Personal information
- Full name: Sharmin Akhter Supta
- Born: 31 December 1995 (age 30) Gaibanda, Bangladesh
- Batting: Right-handed
- Role: Batter

International information
- National side: Bangladesh (2011–present);
- ODI debut (cap 8): 26 November 2011 v Ireland
- Last ODI: 27 November 2024 v Ireland
- ODI shirt no.: 14
- T20I debut (cap 10): 28 August 2012 v Ireland
- Last T20I: 7 December 2022 v New Zealand

Domestic team information
- 2009/10–2010/11: Dhaka Division
- 2012/13: Rangpur Division
- 2017: Dhaka Division
- 2017/18: Rangpur Division
- 2021/22–present: Northern Zone
- 2022: Trailblazers

Career statistics
| Competition | ODI | T20I |
| Matches | 32 | 16 |
| Runs scored | 544 | 151 |
| Batting average | 17.54 | 10.78 |
| 100s/50s | 0/3 | 0/0 |
| Top score | 74 | 35 |
| Catches/stumpings | 4/– | 1/– |

Medal record
Representing Bangladesh
Women's Cricket
Asian Games
| Silver medal – second place | 2014 Incheon | Team |
- Source: ESPNcricinfo, 13 February 2023

= Sharmin Akhter =

Bangladeshi cricketer

Sharmin Akhter Supta (শারমিন আক্তার সুপ্তা) (born 31 December 1995) is a Bangladeshi cricketer who plays for the Bangladesh women's national cricket team. She plays as a right-handed batter.

==Early life==
Sharmin was born in Gaibanda, Bangladesh.

==Career==
Sharmin made her ODI and T20I debut against Ireland on 26 November 2011 and 28 August 2012, respectively.

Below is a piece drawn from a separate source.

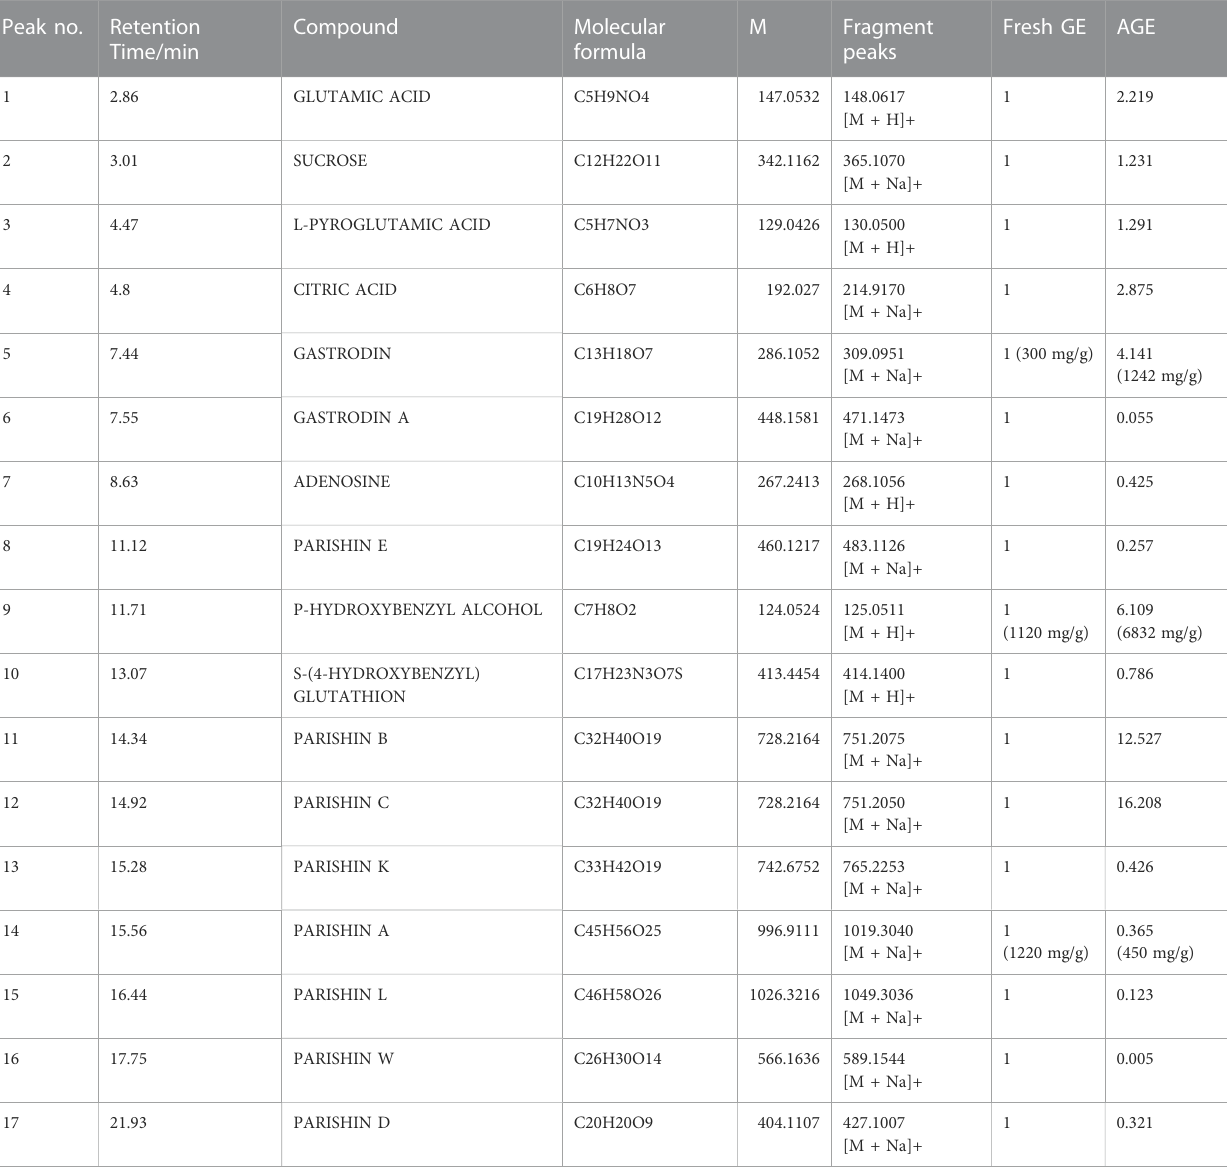
TABLE 1 The relative contents of 17 active ingredients in fresh GE and AGE samples. Peak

In October 2018, she was named in Bangladesh's squad for the 2018 ICC Women's World Twenty20 tournament in the West Indies. In November 2021, she was named in Bangladesh's team for the 2021 Women's Cricket World Cup Qualifier tournament in Zimbabwe.

In the second match of the World Cup qualifiers against the United States, Sharmin scored an unbeaten 130 runs from 141 deliveries to take Bangladesh to 322–5 at the end of 50 overs. She hit 11 boundaries in the innings and she became the first ever centurion in ODIs for the Bangladesh Women's cricket team. She achieved this milestone by playing her 26th match. The previous highest individual innings in ODI cricket was 75 runs.

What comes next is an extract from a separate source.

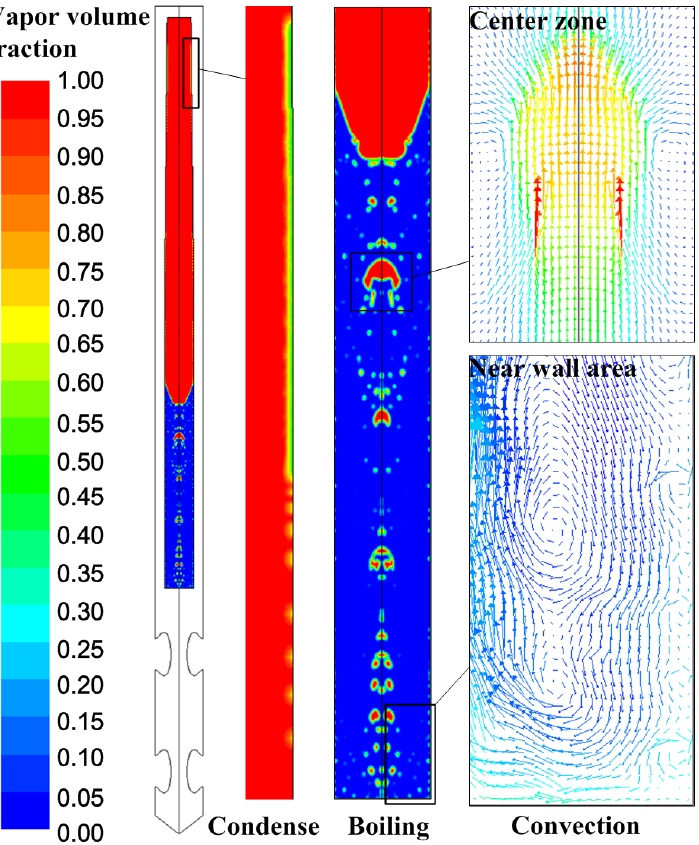
Figure 7. Phase change and fluid flow in the rotating heat pipe.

In January 2022, she was named in Bangladesh's team for the 2022 Commonwealth Games Cricket Qualifier tournament in Malaysia. Later the same month, she was named in Bangladesh's team for the 2022 Women's Cricket World Cup in New Zealand.

Akhter was part of the Bangladesh squad for the 2025 Women's Cricket World Cup Qualifier in Pakistan in April 2025.